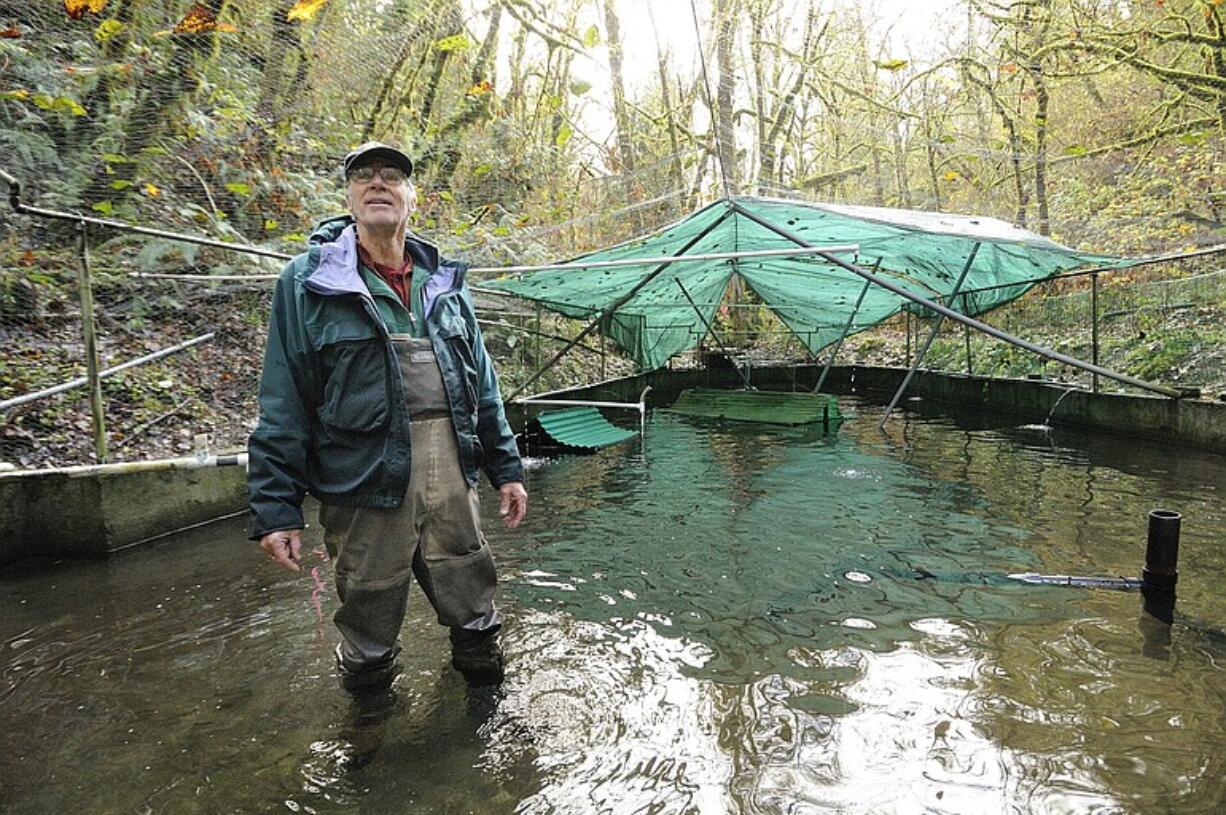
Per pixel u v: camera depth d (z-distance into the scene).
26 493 3.90
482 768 2.11
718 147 6.27
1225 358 6.71
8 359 5.04
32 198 5.46
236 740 2.27
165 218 6.10
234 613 3.26
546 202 11.45
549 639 3.00
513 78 12.46
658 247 7.37
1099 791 1.97
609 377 12.03
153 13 5.96
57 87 5.63
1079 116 12.60
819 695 2.52
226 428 5.67
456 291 2.53
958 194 15.66
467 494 2.51
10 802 1.99
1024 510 4.85
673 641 2.97
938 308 6.27
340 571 2.41
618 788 2.02
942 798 1.96
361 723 2.35
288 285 2.24
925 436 8.07
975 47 14.20
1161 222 10.21
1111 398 7.54
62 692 2.58
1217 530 4.21
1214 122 8.97
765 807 1.93
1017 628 3.03
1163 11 9.22
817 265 8.95
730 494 5.54
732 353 14.88
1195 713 2.34
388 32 8.05
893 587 3.54
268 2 6.59
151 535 4.27
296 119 7.79
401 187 2.31
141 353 5.77
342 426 2.22
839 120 16.53
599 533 4.53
•••••
Reproduce the material word for word, minus the images.

» **Output**
Per pixel u v: camera depth d (z-distance into the scene).
26 493 3.90
482 768 2.11
718 147 6.27
1225 358 6.71
8 359 5.04
32 198 5.46
236 740 2.27
165 218 6.10
234 613 3.26
546 202 11.45
549 639 3.00
513 78 12.46
658 247 7.37
1099 791 1.97
609 377 12.03
153 13 5.96
57 87 5.63
1079 116 12.60
819 695 2.52
226 428 5.67
456 291 2.53
958 194 15.66
467 494 2.51
10 802 1.99
1024 510 4.85
673 641 2.97
938 308 6.27
340 571 2.41
618 788 2.02
942 798 1.96
361 723 2.35
288 285 2.24
925 436 8.07
975 47 14.20
1161 222 10.21
1111 398 7.54
62 692 2.58
1217 530 4.21
1214 122 8.97
765 807 1.93
1017 628 3.03
1163 11 9.22
817 265 8.95
730 494 5.54
732 353 14.88
1195 713 2.34
388 32 8.05
893 587 3.54
268 2 6.59
151 535 4.27
296 119 7.79
401 187 2.31
141 353 5.77
342 426 2.22
839 120 16.53
599 533 4.53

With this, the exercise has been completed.